Philosophy was the most interesting element of my first PPE degree, but I subsequently turned to sociology in search of a less atomised view of the world. A long-standing interest in psychoanalysis, and its relation to politics, followed during the late 1960s and 1970s. I have been involved in the academic accreditation of psychoanalytic programmes at the Tavistock Clinic and the University of East London over many years, including a substantial programme of doctoral research in child psychotherapy and other fields of mental health and welfare. One of my interests has been in developing research methods appropriate to the study of unconscious mental life, which has required attention to both the philosophy and sociology of the sciences.  Papers in my books  The Good Society and the Inner World (1991) and Reason and Unreason (2001) address these issues.

My work has also been concerned with the social and political relevance of psychoanalytic ideas, and with their use in the  understanding of cultural phenomena. Narratives of Love and Loss: Studies in Modern Children’s Fiction (1989/2002), and Mirror to Nature: Drama Psychoanalysis and Society (2002) both  with Margaret Rustin, are two such studies.

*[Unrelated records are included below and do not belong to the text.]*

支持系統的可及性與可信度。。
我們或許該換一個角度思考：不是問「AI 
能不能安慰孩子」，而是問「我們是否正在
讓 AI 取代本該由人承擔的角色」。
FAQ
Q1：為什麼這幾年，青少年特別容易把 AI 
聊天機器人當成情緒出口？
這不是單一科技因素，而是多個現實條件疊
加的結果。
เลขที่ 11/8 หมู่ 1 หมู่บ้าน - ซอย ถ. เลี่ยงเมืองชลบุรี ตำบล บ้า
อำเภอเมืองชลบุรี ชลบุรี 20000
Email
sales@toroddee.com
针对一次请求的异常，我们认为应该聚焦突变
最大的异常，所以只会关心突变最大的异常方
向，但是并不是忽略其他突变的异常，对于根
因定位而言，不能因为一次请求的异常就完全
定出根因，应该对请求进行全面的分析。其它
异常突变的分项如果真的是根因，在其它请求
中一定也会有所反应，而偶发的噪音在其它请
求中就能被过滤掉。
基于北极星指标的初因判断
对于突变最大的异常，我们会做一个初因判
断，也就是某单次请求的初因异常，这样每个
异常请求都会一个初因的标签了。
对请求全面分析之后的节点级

The Inner World of Doctor Who: Psychoanalytic Reflections in Time and Space (2013) with Iain MacRury, continues this work.  I generally find myself approaching the issues explored in this Study Group from a sociological perspective, somewhere between the approaches of the philosophers and the psychoanalysts.

I am a Professor of Sociology at the University of East London, a Visiting Professor at the Tavistock Clinic and at the University of Essex, and an Associate of the British Psychoanalytical Society.